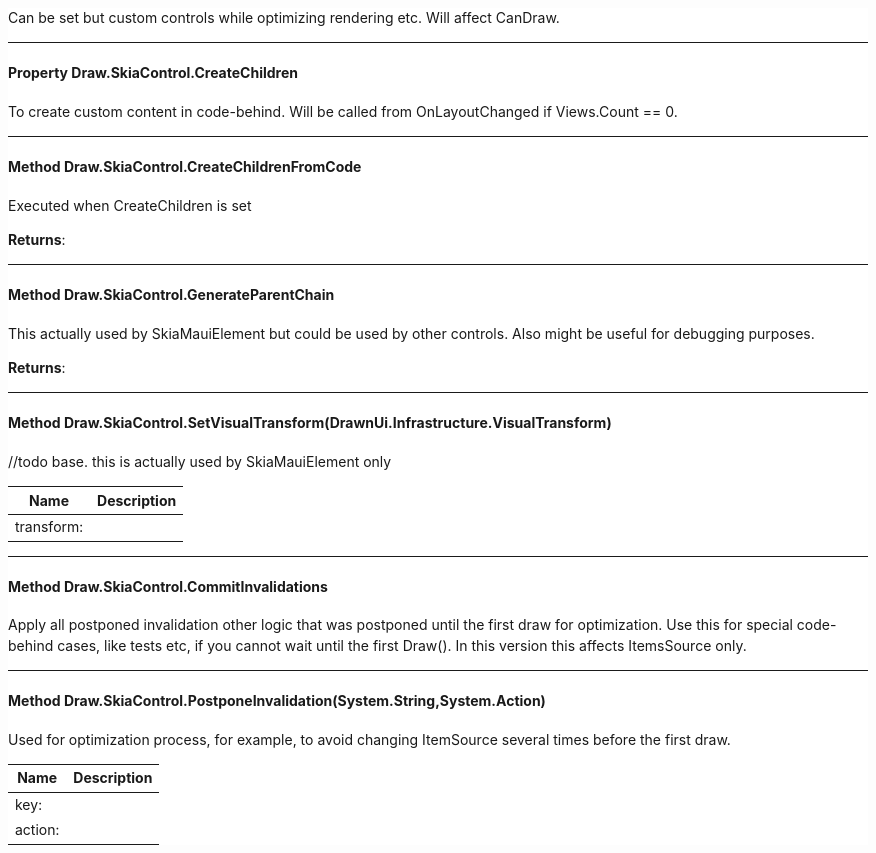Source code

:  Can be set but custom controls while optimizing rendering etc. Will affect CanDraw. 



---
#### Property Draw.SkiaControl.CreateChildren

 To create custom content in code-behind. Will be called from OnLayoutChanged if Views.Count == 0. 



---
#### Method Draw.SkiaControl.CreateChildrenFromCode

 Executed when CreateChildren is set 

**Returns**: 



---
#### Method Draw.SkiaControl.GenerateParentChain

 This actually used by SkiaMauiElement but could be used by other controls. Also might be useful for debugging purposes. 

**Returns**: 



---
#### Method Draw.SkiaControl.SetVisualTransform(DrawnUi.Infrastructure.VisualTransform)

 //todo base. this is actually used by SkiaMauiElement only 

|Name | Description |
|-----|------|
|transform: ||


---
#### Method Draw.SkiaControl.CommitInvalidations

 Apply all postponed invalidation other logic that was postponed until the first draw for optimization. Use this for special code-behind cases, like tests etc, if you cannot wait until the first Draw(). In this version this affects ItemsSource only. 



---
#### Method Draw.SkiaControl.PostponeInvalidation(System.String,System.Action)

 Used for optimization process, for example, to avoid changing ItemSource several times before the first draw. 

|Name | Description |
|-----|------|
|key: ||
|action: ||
* * *
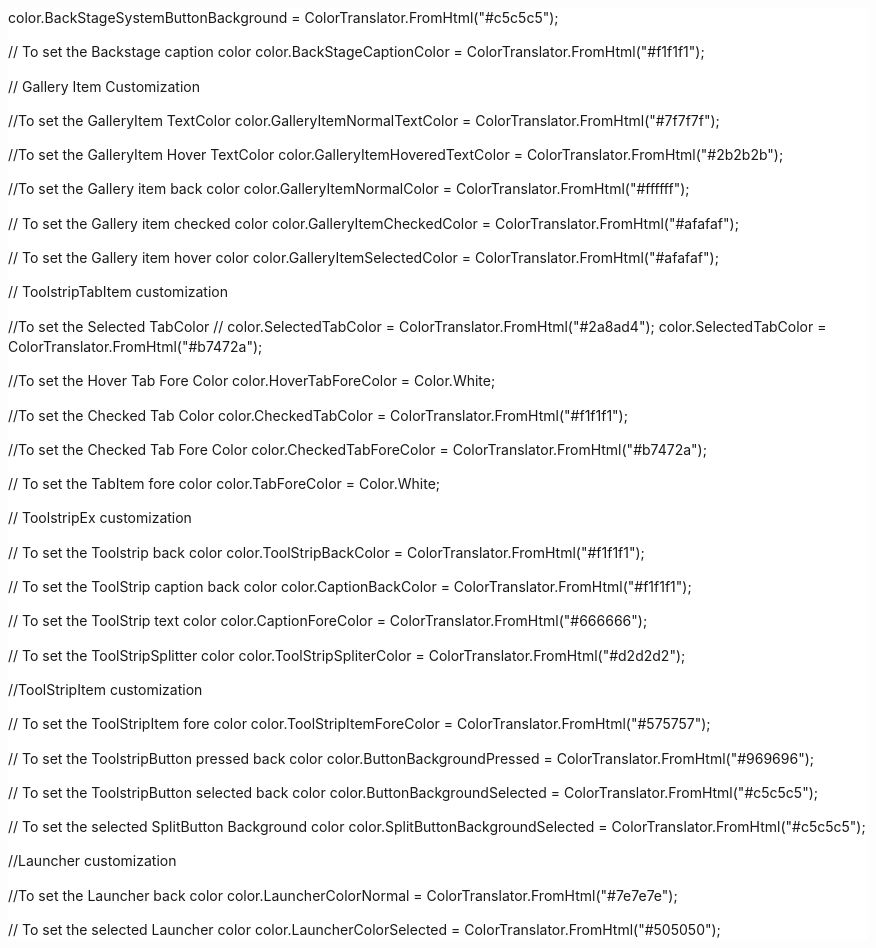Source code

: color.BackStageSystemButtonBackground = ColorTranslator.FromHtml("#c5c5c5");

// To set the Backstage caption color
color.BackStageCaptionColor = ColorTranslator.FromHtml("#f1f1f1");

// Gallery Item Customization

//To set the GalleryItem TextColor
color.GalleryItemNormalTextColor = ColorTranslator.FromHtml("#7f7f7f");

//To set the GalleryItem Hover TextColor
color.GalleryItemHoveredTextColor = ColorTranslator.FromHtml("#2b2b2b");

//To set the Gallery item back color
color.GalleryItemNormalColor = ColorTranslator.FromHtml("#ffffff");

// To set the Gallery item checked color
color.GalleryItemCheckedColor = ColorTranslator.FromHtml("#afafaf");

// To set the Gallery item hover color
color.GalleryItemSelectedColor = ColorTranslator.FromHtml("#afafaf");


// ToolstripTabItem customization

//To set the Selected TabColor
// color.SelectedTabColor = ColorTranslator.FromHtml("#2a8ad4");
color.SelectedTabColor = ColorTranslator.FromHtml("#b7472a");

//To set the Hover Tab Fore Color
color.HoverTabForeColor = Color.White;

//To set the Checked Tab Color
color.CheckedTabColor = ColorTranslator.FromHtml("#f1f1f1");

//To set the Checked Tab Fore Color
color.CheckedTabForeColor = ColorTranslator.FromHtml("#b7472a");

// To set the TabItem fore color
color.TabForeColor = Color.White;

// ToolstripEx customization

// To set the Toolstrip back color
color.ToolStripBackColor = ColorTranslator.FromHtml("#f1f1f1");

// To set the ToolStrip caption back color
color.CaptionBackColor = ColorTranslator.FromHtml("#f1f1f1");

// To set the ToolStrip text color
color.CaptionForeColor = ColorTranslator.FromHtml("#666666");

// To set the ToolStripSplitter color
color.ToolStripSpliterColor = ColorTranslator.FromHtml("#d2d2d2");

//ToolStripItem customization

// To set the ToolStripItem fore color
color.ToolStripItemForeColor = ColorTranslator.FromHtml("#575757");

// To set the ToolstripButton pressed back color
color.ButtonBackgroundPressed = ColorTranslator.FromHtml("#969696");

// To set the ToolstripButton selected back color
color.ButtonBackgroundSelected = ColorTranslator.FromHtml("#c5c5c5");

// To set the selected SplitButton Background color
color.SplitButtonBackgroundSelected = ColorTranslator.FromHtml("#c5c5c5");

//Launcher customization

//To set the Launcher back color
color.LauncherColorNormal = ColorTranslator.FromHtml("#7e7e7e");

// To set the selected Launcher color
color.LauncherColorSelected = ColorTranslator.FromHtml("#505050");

◆ **The problem**
Using the listing, count the lines holding the word "optimization" and write down that number alone.

◆ **Output of the task**
2